# TASK STATEMENT
With the pictures omitted, repeat exactly the lines below starting with the line that has "Přidat do košíku" and going on through the line that has "В период с 12 по 18 февраля у Тельцов исполн".

# Page images and extracted text
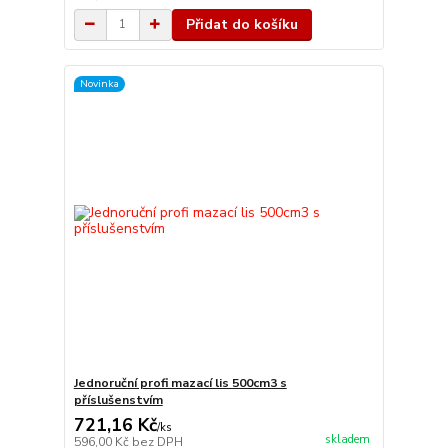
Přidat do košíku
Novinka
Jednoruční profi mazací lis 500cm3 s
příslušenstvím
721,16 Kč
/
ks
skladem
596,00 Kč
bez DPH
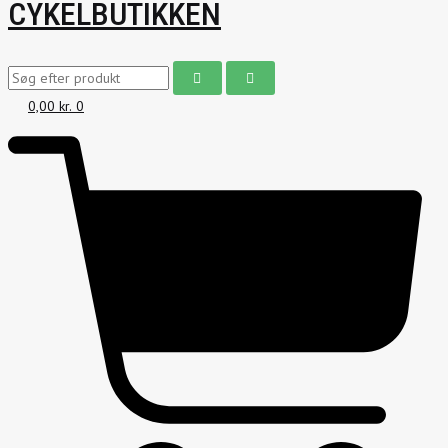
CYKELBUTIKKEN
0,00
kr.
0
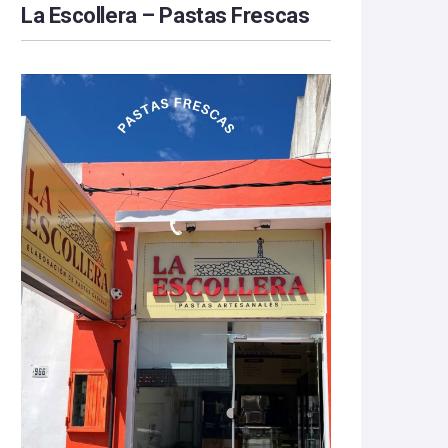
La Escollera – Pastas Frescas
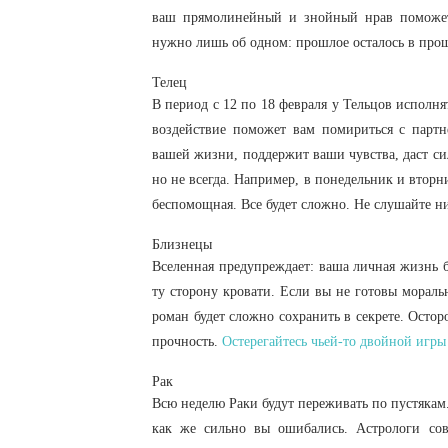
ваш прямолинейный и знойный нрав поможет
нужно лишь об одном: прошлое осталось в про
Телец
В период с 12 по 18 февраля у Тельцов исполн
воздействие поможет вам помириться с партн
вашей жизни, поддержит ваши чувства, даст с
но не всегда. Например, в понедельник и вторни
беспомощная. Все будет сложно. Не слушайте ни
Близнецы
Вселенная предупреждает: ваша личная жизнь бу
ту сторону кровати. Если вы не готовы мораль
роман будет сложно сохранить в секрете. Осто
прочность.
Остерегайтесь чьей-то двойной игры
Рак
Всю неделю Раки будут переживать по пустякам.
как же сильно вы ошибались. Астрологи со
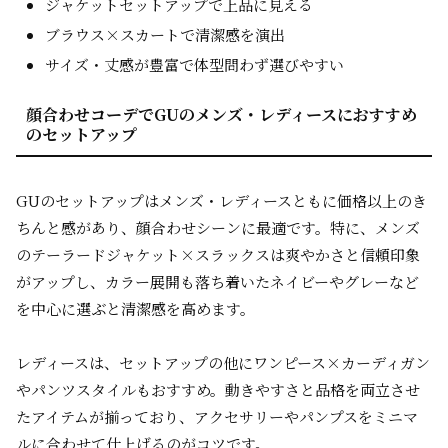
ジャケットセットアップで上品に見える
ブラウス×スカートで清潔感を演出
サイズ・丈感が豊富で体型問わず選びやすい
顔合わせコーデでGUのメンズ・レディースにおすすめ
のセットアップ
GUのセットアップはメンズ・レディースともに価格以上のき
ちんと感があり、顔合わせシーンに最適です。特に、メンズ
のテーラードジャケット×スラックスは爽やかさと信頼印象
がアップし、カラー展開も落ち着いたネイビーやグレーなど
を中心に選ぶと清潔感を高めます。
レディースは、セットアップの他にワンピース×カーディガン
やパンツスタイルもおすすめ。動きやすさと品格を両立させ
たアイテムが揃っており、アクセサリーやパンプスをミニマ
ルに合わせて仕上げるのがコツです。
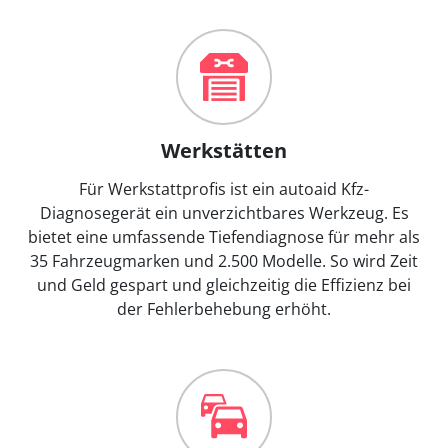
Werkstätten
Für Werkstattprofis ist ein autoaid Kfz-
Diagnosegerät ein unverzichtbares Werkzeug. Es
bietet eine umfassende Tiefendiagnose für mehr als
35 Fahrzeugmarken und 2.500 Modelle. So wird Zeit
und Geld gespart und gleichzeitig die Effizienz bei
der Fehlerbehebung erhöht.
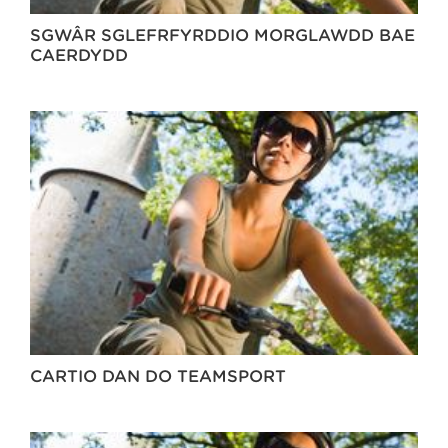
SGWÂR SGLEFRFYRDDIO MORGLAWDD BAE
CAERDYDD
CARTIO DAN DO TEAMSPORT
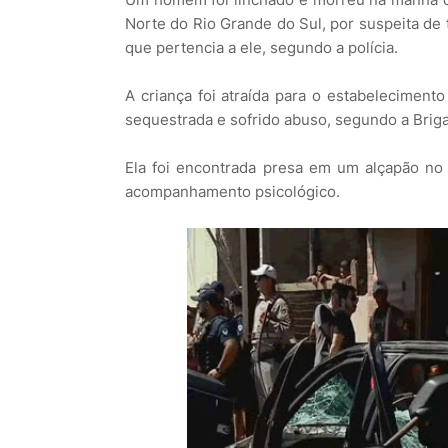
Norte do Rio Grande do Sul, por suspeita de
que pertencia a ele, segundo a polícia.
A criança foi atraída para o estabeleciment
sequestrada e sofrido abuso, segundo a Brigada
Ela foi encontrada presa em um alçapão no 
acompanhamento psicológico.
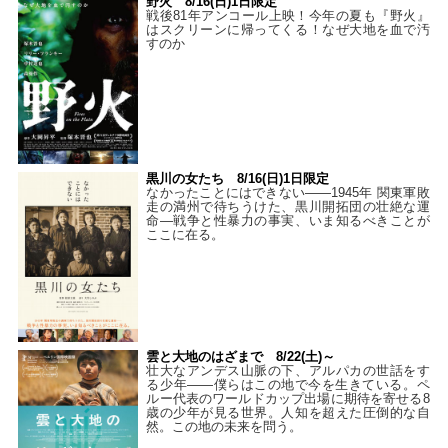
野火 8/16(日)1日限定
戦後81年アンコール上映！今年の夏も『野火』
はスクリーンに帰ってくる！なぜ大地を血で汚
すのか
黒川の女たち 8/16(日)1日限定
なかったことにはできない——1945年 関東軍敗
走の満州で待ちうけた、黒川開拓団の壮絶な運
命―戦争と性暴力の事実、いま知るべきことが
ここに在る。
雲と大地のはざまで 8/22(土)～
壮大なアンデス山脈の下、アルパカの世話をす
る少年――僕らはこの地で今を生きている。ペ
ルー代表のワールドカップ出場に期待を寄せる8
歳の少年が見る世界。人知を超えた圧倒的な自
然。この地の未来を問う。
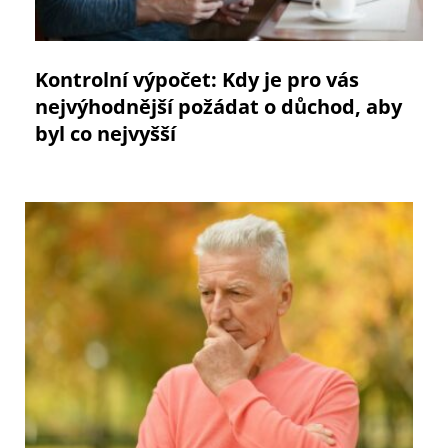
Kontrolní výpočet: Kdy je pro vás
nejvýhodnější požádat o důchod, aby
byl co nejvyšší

...

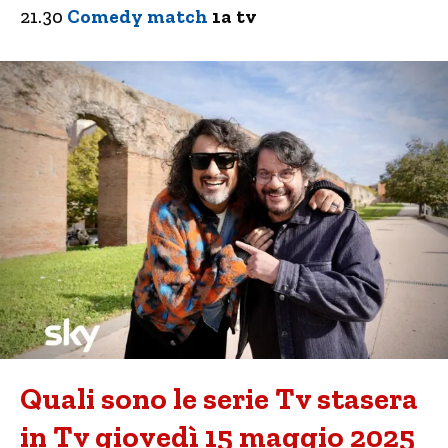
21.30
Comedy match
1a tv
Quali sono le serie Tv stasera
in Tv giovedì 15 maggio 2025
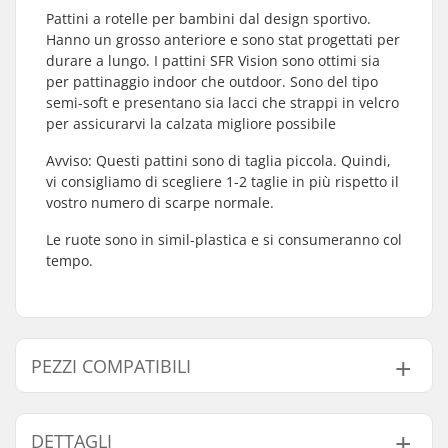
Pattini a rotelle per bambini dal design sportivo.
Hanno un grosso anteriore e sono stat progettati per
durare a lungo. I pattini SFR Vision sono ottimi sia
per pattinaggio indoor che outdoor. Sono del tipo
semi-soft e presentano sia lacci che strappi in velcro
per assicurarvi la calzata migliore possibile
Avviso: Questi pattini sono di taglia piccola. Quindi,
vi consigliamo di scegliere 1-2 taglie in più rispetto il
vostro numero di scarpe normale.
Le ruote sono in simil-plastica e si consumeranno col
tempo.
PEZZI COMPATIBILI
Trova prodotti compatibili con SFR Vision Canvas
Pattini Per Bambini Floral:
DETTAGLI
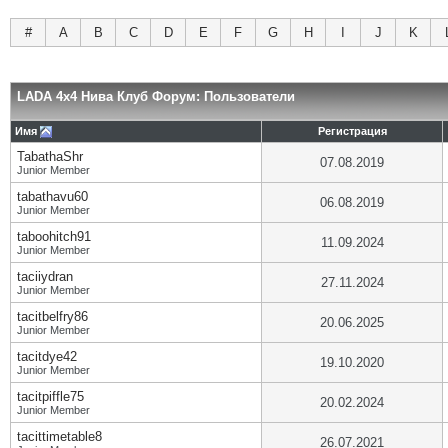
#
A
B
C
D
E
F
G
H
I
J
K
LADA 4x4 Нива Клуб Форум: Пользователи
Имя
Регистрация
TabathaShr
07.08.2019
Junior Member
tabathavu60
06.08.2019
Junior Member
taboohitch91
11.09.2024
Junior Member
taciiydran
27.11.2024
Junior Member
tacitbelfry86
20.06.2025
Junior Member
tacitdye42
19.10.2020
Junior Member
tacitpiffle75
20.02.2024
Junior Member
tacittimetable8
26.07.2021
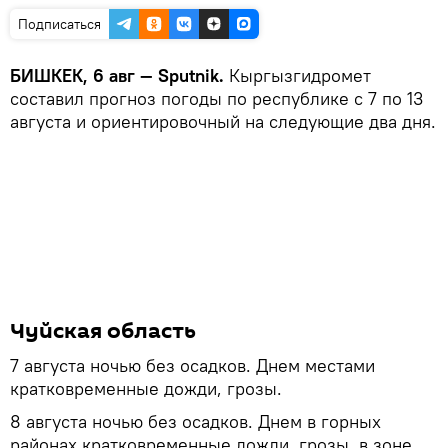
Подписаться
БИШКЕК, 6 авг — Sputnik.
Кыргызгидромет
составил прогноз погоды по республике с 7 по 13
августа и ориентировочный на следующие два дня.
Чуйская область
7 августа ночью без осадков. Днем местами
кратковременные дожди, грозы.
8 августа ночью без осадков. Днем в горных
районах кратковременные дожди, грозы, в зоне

---

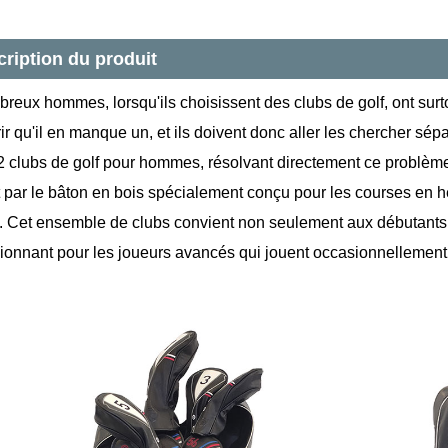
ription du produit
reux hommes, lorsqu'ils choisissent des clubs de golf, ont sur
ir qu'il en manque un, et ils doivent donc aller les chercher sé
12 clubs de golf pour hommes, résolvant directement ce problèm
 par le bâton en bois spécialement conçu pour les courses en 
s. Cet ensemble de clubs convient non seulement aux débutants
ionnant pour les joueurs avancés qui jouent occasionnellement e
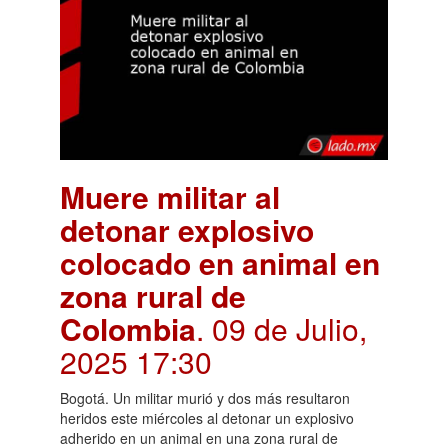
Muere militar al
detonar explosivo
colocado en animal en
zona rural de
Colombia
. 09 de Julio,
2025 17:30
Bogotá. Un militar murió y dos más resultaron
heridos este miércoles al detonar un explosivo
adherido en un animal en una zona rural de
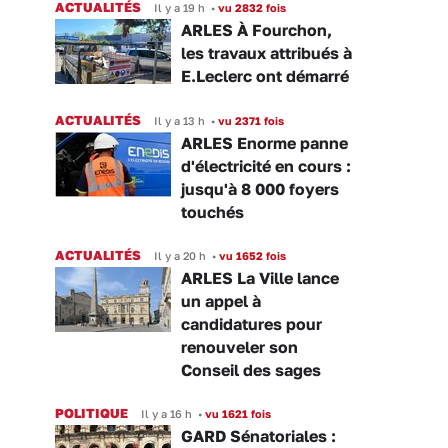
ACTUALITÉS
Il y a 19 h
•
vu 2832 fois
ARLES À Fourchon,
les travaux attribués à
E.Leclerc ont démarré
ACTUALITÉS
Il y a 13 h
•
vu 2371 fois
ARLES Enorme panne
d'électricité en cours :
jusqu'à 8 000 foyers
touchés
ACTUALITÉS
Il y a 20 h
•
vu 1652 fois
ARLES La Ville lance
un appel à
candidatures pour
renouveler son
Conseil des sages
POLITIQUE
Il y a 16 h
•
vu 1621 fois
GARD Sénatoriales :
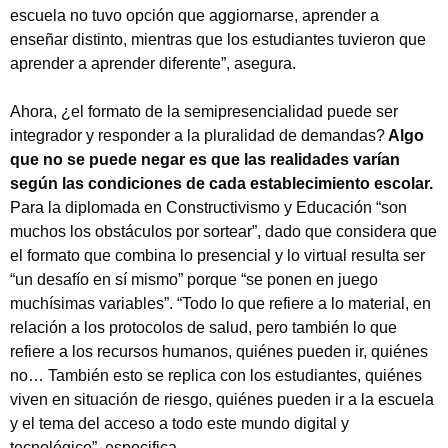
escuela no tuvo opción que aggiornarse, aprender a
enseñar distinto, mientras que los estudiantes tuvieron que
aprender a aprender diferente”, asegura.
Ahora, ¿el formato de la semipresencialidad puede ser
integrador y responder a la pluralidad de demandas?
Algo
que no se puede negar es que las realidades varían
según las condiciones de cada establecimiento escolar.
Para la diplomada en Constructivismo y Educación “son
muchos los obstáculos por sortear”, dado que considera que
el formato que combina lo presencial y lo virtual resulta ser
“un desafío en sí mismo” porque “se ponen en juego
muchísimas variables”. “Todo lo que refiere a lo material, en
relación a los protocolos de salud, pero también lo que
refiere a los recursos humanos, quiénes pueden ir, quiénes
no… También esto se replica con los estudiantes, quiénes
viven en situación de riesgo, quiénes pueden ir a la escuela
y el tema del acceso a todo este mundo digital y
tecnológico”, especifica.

# SOLVED PROBLEM
Přidat do košíku
Novinka
Jednoruční profi mazací lis 500cm3 s
příslušenstvím
721,16 Kč
/
ks
skladem
596,00 Kč
bez DPH
CYKELBUTIKKEN
0,00
kr.
0
La Escollera – Pastas Frescas
ваш прямолинейный и знойный нрав поможет
нужно лишь об одном: прошлое осталось в про
Телец
В период с 12 по 18 февраля у Тельцов исполн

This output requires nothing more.